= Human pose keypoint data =
■ ■ ■ ■ ■

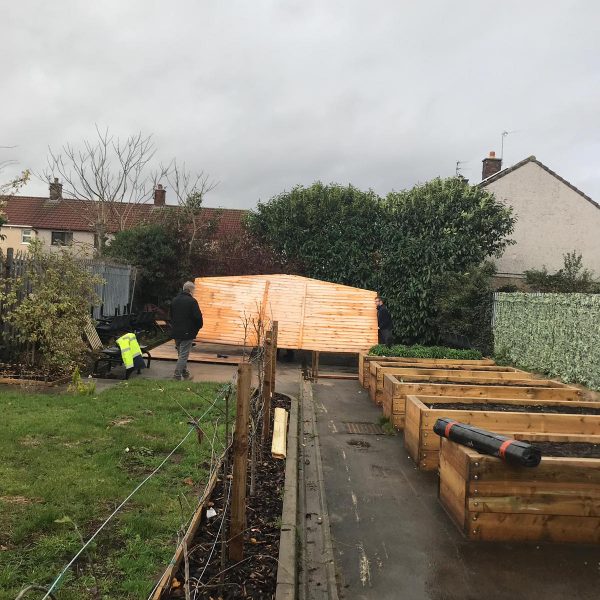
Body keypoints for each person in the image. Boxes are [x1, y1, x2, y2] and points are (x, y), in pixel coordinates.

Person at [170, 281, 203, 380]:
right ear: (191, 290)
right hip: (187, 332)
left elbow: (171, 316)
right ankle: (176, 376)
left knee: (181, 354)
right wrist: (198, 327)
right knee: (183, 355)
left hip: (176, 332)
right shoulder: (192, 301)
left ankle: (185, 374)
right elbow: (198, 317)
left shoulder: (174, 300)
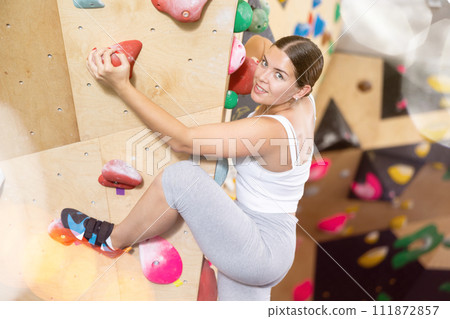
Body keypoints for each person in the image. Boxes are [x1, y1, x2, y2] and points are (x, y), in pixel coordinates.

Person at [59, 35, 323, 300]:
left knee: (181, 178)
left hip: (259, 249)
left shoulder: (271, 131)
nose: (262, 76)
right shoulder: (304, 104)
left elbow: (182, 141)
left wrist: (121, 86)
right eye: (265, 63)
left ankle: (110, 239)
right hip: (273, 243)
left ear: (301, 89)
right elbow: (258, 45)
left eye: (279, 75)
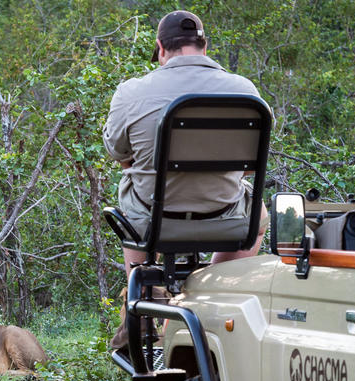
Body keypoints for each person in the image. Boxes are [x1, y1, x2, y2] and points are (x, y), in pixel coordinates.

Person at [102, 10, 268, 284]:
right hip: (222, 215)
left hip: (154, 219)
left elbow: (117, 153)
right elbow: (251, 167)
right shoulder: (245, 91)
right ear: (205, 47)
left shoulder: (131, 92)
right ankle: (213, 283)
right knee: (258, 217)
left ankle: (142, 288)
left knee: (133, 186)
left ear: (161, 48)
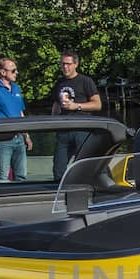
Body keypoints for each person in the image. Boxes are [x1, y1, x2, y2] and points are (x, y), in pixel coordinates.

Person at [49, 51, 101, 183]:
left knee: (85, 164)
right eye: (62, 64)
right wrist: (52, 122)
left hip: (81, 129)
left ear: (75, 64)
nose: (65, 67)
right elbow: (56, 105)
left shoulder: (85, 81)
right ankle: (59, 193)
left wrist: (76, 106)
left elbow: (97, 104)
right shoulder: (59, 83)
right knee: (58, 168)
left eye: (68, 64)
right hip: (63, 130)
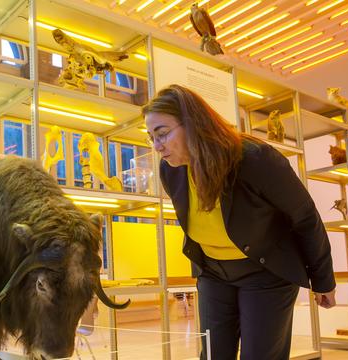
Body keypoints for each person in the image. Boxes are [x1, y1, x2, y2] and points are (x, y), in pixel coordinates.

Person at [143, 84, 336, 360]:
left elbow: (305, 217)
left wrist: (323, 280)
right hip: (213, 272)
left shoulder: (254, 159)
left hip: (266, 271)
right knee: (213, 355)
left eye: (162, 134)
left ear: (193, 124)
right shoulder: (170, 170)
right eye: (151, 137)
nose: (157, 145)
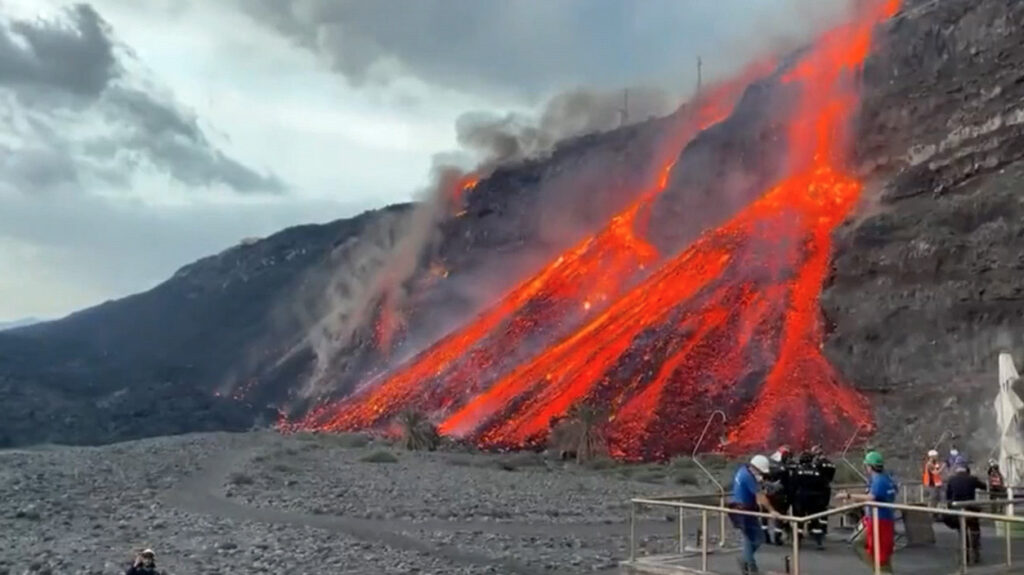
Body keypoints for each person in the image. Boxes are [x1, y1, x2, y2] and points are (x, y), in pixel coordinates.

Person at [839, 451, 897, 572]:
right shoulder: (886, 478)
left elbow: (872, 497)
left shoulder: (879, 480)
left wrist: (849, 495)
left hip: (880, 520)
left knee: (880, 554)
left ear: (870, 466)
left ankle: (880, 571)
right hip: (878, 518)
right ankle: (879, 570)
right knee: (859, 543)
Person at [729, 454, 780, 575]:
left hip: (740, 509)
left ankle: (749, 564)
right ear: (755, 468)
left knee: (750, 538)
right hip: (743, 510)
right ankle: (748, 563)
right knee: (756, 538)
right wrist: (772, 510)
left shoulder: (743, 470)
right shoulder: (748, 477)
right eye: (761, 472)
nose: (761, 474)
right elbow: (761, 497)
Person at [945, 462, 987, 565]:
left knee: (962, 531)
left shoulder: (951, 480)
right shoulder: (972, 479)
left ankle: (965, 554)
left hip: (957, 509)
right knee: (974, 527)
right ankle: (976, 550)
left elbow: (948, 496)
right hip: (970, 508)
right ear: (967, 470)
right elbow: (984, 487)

■ ■ ■ ■ ■

= WORK INSTRUCTION =
Pictures aside, return exactly the lines from the data above, starting at the line that has "left wrist: (76, 106)" and ending at the line that has "left wrist: (849, 495)", both included.

= ANSWER BOX =
left wrist: (76, 106)
left elbow: (97, 104)
right shoulder: (59, 83)
right knee: (58, 168)
left eye: (68, 64)
right hip: (63, 130)
Body keypoints for each person in the image. Boxes are [x1, y1, x2, y2] and points are (x, y), in pixel coordinates.

Person at [143, 84, 336, 360]:
left elbow: (305, 217)
left wrist: (323, 280)
right hip: (213, 272)
left shoulder: (254, 159)
left hip: (266, 271)
right knee: (213, 355)
left eye: (162, 134)
left ear: (193, 124)
right shoulder: (170, 170)
right eye: (151, 137)
nose: (157, 145)
Body keypoints for each person in the image. Boxes are [x1, y1, x2, y2] and points are (x, y), in pixel coordinates.

Person at [839, 451, 897, 572]:
right shoulder: (886, 478)
left elbow: (872, 497)
left shoulder: (879, 480)
left wrist: (849, 495)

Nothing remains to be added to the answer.